Published online by Cambridge University Press: 05 June 2012
It is customary for scholars who write about Kierkegaard to apologize for doing so. Kierkegaard made constant fun of the “professor” and predicted, with some bitterness, that after his death, his literary corpus would be picked over by the scholars for their own purposes. And so it has been.
Nevertheless, I offer no apologies for this effort to introduce Kierkegaard as a philosopher to those who are interested in reading him. Those of us who love Kierkegaard and who regularly teach Kierkegaard know how stimulating and provocative an encounter with his works can be. Nevertheless, for the contemporary student, and even for the professor, there are cultural and philosophical differences between Kierkegaard's world and our own that make it difficult to understand his writings. The current work is by no means an attempt to “summarize” Kierkegaard's thought as a substitute for reading him. It is rather an attempt to remove some of the barriers to a genuine reading of Kierkegaard.
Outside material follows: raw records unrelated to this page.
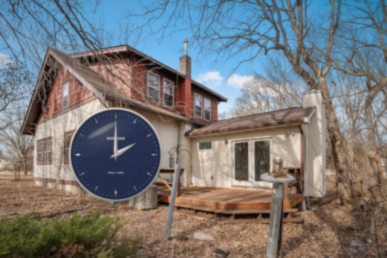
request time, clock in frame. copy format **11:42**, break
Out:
**2:00**
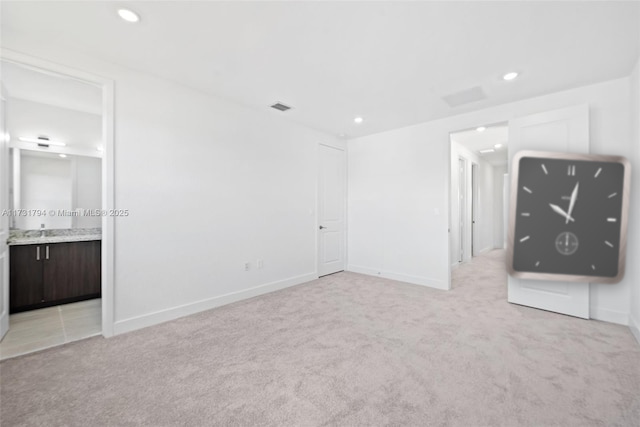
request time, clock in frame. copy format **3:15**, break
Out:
**10:02**
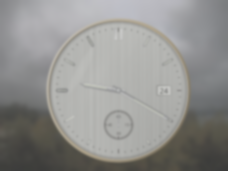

Obviously, there are many ways one might organize an introduction to Kierkegaard's thought. One would be to discuss and explain some of Kierkegaard's major works, such as Fear and Trembling, Concluding Unscientific Postscript, and The Sickness Unto Death. I have chosen not to follow this route, for several reasons. One is that I feared it would encourage a kind of “Cliff's Notes” approach involving summaries of these works.